15 À la mort de Salmanasar, Sennachérib, son fils, lui succéda ; les routes de Médie se fermèrent, et je ne pus continuer à m’y rendre. 16 Aux jours de Salmanasar, j’avais fait souvent l’aumône à mes frères de race, 17 je donnais mon pain aux affamés, et des habits à ceux qui étaient nus ; et j’enterrais, quand j’en voyais, les cadavres de mes compatriotes, jetés par-dessus les remparts de Ninive. 18 J’enterrai de même ceux que tua Sennachérib. — Quand il revint en fuyard de Judée, après le châtiment du Roi du Ciel sur le blasphémateur, Sennachérib, dans sa colère, tua un grand nombre d’Israélites. — Alors, je dérobais leurs corps pour les ensevelir ; Sennachérib les cherchait et ne les trouvait plus. 19 Un Ninivite vint informer le roi que j’étais le fossoyeur clandestin. Quand je sus le roi renseigné sur mon compte, que je me vis recherché pour être mis à mort, j’eus peur, et je pris la fuite. 20 Tous mes biens furent saisis ; tout fut confisqué pour le trésor ; rien ne me resta, que ma femme Anna, et que mon fils Tobie.

21 Moins de quarante jours après, le roi fut assassiné par ses deux fils, qui s’enfuirent dans les monts Ararat. Asarhaddon, son fils, lui succéda. Ahikar,i fils de mon frère Anaël, fut chargé des comptes du royaume, et il avait la direction générale des affaires.
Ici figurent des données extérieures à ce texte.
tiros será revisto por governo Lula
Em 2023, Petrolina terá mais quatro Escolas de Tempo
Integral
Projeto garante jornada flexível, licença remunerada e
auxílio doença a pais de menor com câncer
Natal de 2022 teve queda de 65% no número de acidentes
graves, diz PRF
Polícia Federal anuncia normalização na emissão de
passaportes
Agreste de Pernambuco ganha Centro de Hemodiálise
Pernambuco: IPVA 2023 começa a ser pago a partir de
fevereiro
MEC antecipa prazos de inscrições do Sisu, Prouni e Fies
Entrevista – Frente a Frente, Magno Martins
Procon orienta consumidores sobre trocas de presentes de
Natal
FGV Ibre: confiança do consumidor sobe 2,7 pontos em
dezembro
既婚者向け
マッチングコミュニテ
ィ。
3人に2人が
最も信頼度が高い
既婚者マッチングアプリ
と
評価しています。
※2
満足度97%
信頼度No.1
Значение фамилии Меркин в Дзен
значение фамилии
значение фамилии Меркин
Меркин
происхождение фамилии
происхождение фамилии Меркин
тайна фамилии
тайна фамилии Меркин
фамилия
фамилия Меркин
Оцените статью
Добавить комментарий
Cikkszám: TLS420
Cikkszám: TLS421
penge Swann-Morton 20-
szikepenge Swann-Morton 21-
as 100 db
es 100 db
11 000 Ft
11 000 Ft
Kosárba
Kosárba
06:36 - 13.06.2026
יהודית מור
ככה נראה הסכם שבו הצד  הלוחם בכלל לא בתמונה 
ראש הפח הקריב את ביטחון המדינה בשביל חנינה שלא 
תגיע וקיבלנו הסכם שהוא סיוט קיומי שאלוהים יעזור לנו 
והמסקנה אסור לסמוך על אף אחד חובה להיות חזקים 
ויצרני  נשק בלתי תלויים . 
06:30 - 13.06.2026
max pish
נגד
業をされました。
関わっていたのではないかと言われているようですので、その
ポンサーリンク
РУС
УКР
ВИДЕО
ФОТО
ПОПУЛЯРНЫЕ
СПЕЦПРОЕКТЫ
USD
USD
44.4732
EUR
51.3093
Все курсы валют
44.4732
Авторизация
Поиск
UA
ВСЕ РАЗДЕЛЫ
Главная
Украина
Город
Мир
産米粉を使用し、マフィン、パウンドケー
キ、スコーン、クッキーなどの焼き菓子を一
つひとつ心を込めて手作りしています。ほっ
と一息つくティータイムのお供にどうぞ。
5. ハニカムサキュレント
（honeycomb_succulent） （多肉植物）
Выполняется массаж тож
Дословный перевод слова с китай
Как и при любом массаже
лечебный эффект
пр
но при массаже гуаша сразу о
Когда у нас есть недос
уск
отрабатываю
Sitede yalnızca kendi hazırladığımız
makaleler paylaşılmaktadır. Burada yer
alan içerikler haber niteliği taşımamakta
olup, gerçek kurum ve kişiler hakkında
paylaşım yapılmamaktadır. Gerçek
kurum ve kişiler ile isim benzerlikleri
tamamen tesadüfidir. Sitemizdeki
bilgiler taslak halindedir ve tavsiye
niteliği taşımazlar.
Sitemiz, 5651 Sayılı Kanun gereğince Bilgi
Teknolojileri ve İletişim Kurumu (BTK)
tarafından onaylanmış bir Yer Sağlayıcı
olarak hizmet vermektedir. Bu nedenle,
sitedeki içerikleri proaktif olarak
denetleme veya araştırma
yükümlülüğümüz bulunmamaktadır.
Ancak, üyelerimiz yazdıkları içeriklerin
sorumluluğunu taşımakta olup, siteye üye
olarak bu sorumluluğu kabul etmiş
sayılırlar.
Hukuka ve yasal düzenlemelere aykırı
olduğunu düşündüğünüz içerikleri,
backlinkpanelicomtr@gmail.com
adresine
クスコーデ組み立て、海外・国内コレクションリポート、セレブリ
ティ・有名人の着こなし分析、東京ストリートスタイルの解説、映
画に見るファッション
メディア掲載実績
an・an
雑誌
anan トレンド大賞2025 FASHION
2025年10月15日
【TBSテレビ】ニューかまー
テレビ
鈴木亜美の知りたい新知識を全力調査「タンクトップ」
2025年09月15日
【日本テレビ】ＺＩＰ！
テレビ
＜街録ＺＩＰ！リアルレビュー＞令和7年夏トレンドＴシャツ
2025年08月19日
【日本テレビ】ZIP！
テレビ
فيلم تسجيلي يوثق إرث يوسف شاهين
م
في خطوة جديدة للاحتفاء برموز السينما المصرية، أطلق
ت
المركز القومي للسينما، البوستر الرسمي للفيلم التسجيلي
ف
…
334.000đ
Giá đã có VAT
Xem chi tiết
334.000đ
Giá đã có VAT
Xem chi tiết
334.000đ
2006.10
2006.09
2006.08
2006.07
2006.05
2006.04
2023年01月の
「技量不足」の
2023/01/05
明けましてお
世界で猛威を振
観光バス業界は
i La mention d’Ahikar, 1.22 ; 2.10 ; 11.18 ; 14.10 (cf. Jdt 5.5) rattache l’histoire de Tobit au Livre (ou Sagesse) d’Ahikar, ouvrage ancien connu sous diverses formes et en diverses langues. C’est un récit qui sert de cadre à deux recueils de sapience, dont l’écho se retrouve dans et dans Si. Le sage Ahikar, chancelier des rois d’Assyrie Sennachérib et Asarhaddon, a élevé son neveu Nadan, qu’il prépare pour lui succéder ; ce qui introduit une première série de maximes. Nadan, parvenu et ingrat, fait condamner à mort son bienfaiteur. Ahikar échappe à la mort par un subterfuge et reste caché. Asarhaddon, sommé par le Pharaon de lui présenter un sage capable de répondre à ses défis, regrette la disparition d’Ahikar. Celui-ci sort alors de sa cachette, tient tête à Pharaon et, réhabilité, châtie son neveu et lui adresse des reproches, qui constituent la seconde série de sentences.

22 Alors Ahikar intercéda pour moi, et je pus redescendre à Ninive. C’est que Ahikar, sous Sennachérib, roi d’Assyrie, avait été grand échanson, garde du sceau, administrateur et maître des comptes ; et Asarhaddon l’avait maintenu en fonctions. Il était de ma parenté, c’était mon neveu.